About this task
Count the lines in the listing below that contain the word "dieses". Reply with the number alone.

Data extract
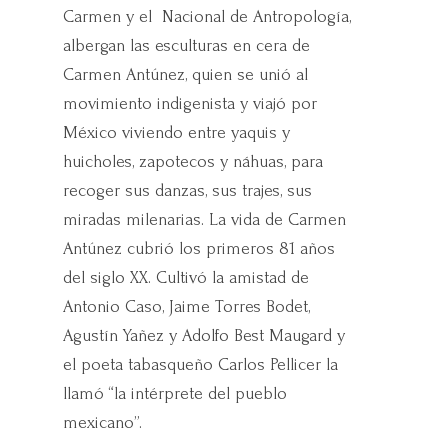
Carmen y el Nacional de Antropología,
albergan las esculturas en cera de
Carmen Antúnez, quien se unió al
movimiento indigenista y viajó por
México viviendo entre yaquis y
huicholes, zapotecos y náhuas, para
recoger sus danzas, sus trajes, sus
miradas milenarias. La vida de Carmen
Antúnez cubrió los primeros 81 años
del siglo XX. Cultivó la amistad de
Antonio Caso, Jaime Torres Bodet,
Agustín Yañez y Adolfo Best Maugard y
el poeta tabasqueño Carlos Pellicer la
llamó “la intérprete del pueblo
mexicano”.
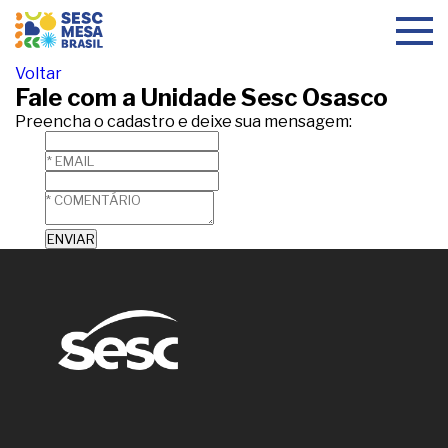
Toggle
navigat
Voltar
Fale com a Unidade Sesc Osasco
Preencha o cadastro e deixe sua mensagem:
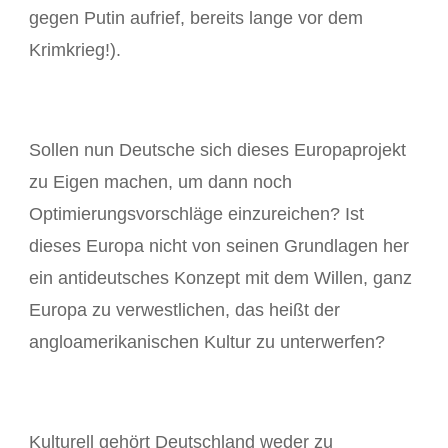
gegen Putin aufrief, bereits lange vor dem
Krimkrieg!).
Sollen nun Deutsche sich dieses Europaprojekt
zu Eigen machen, um dann noch
Optimierungsvorschläge einzureichen? Ist
dieses Europa nicht von seinen Grundlagen her
ein antideutsches Konzept mit dem Willen, ganz
Europa zu verwestlichen, das heißt der
angloamerikanischen Kultur zu unterwerfen?
Kulturell gehört Deutschland weder zu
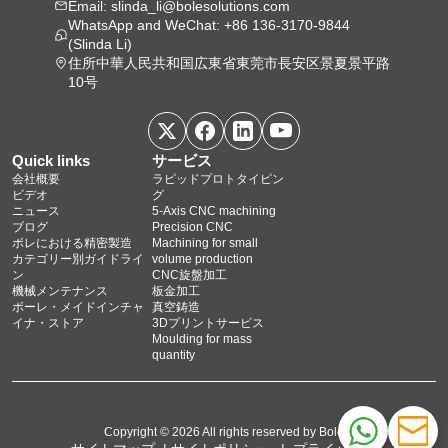
Email: slinda_li@bolesolutions.com
WhatsApp and WeChat: +86 136-3170-9844
(Slinda Li)
住所中華人民共和国広東省東莞市長安区景夏景平路
10号
Quick links
サービス
会社概要
ラピッドプロトタイピン
ビデオ
グ
ニュース
5‑Axis CNC machining
ブログ
Precision CNC
ボレにおける精密製造
Machining for small
カテゴリー別ガイドライ
volume production
ン
CNC旋盤加工
機械メンテナンス
板金加工
ボーレ・メイドインチャ
真空鋳造
イナ・ストア
3Dプリントサービス
Moulding for mass
quantity
Copyright © 2026 All rights reserved by Bole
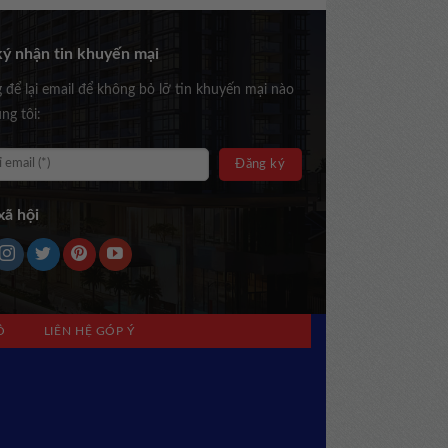
ý nhận tin khuyến mại
g để lại email để không bỏ lỡ tin khuyến mại nào
ng tôi:
ã hội
Ồ
LIÊN HỆ GÓP Ý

The completed task
2